À l’entrée de la route, un colon israélien en gilet pare-balle et kalachnikov… Il faut dire que la route dessert un grand nombre des colonies que les Israéliens ont installées dans les Territoires occupés. On les reconnaît de loin : ensembles proprets, agglutination de maisons aux toits de tuiles rouges toutes semblables et surtout la clôture de barbelés…
On s’est arrêtés à Ain Fawwar. C’est une source dans le fameux Wadi Qelt, sa particularité est d’être alimentée par un siphon. À l’époque, elle alimentait le palais d’Hérode le Grand à Jéricho et maintenant le monastère St-Georges de Kosiba.

La route a continué. Quelques check points et des paysages vertigineux.
Enfin, peu avant midi, nous avons atteint Beth She’an. Il s’agit du nom juif de la cité fondée 5000 ans av. J.-C. On trouve donc un tell de 80 mètres de haut sur lequel se superposent 18 villes, pas moins. Il faut dire que le site occupe une place privilégiée le long de l’Harod, rivière permanente, et non loin du Jourdain, c’est aussi un lieu stratégique au croisement des routes commerciales nord-sud (le long du Jourdain) et est-ouest (Haifa-Jérash) ; il était normal que l’on veuille s’assurer du contrôle du site. Le tell a été fouillé mais relativement peu. On a trouvé les traces d’un palais égyptien démontrant la puissance de cet empire au 12ème siècle av. J.-C. Les stèles et bas-reliefs sont des copies dont les originaux sont déposés au Rockfeller Museum. Dans un coin, un arbre calciné, vestiges du tournage d’un film sur Jésus dans les années 1980, me dit-on… Ma mémoire flanche, je ne sais pas duquel il s’agit. [Après enquête sur Internet, il s'agit de Jesus Christ Superstar réalisé en 1973...] Cette ville est citée dans la Bible (1R 4, 12) comme ville de l’empire salomonien, mais elle est surtout connue comme le lieu où les dépouilles du roi Saül et de ses fils, après la défaite de Gelboé contre les Philistins, ont été pendues aux remparts (1S 31). Heureuse époque si raffinée… Après Salomon, on ne sait pas grand-chose…
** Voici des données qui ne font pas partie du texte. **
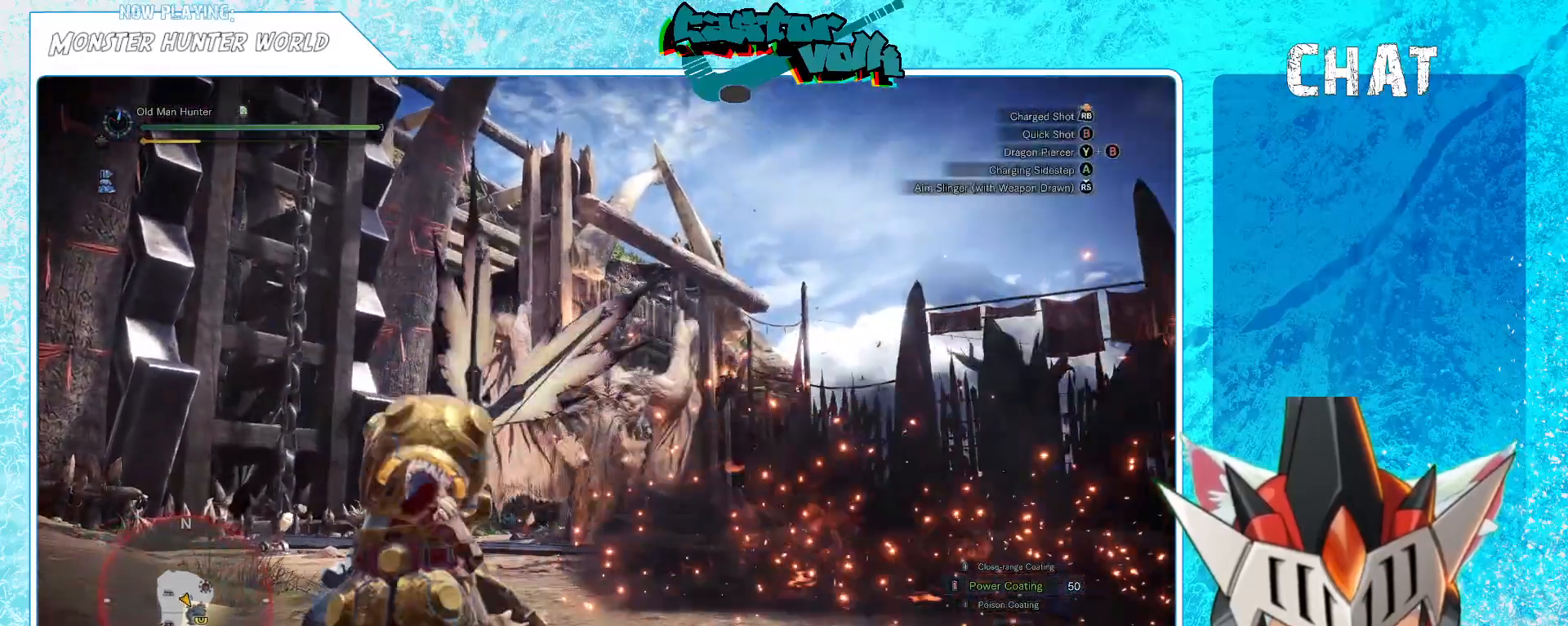
{"dt_ms": 500, "buttons": [], "left_stick": "left", "right_stick": "right"}
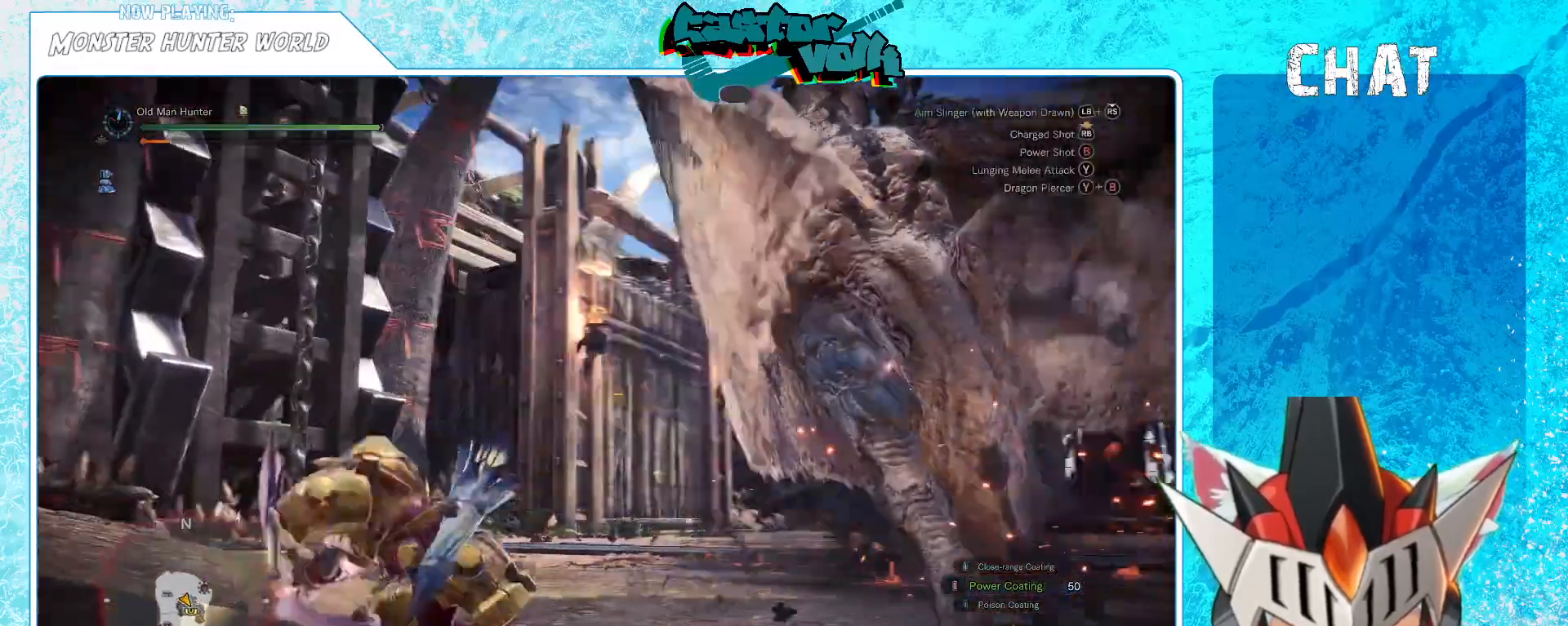
{"dt_ms": 500, "buttons": [], "left_stick": "left", "right_stick": "right", "events": []}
Au 3ème siècle av. J.-C., la ville réapparaît sous le nom de Scythopolis et appartient à la fameuse Décapole. On l’appelle aussi Nysa, ce qui atteste le culte de Dionysos en ces lieux. La ville se développe au pied du tell selon les standards gréco-romains, puis byzantins. À l’époque byzantine, l’industrie du lin est réputée. Lors de la conquête arabe, la ville commence son déclin, précipité par le tremblement de terre de 749 qui scelle le destin de Beisan, nom arabe de la ville. Au moment des Croisades, on note la présence d’une ferme fortifiée sur le tell.
La ville byzantine est splendide : théâtre, cardo à colonnades, temples, nymphées, thermes, mosaïques, marbres. Le site fouillé est petit par rapport à la taille de la ville mais laisse deviner sa richesse. On a longé l’hippodrome, dont on ne voit pas grand-chose... pour atteindre le pont romain brisé qui enjambait l’Harod.
Près de Beth She’an, nous sommes allés à Beth Alpha. Il s’agit des vestiges d’une synagogue du 6ème siècle, découverts en 1928 dans le kibboutz de Hefzi-Bah (en hébreu, ça veut dire “en elle est mon plaisir”, cf. Is 62, 4). Les fouilles ont été réalisées par l’Université Hébraïque de Jérusalem l’année suivante, c’était son premier chantier. La synagogue est de plan classique mais son sol est décoré d’une splendide mosaïque de style naïf. Le programme iconographique de la mosaïque est semblable à celui que l’on trouve à Sepphoris mais moins développé. Le style est surtout bien différent : ici on croirait des dessins d’enfants. Jugez plutôt sur ce détail qui représente la ligature d’Isaac. De gauche à droite, on voit les deux serviteurs d'Abraham avec l'âne ; le bélier accroché à l'arbre ; la petite forme ronde au dessus est censée représenter l'ange du Seigneur (l'imagination n'a jamais fait de mal à personne); Abraham avec son grand couteur (le dévoreur en hébreu !!!), Isaac qui ne s'est jamais senti aussi mal ; enfin l'autel où brûle déjà le le sacrifice. Désolé, c'est pas en couleur mais c'est tout ce qu'Internet m'a fourni. Les photos sont impossibles à faire dans le lieu : l'éclairage est trop faible, le flash blanchit tout...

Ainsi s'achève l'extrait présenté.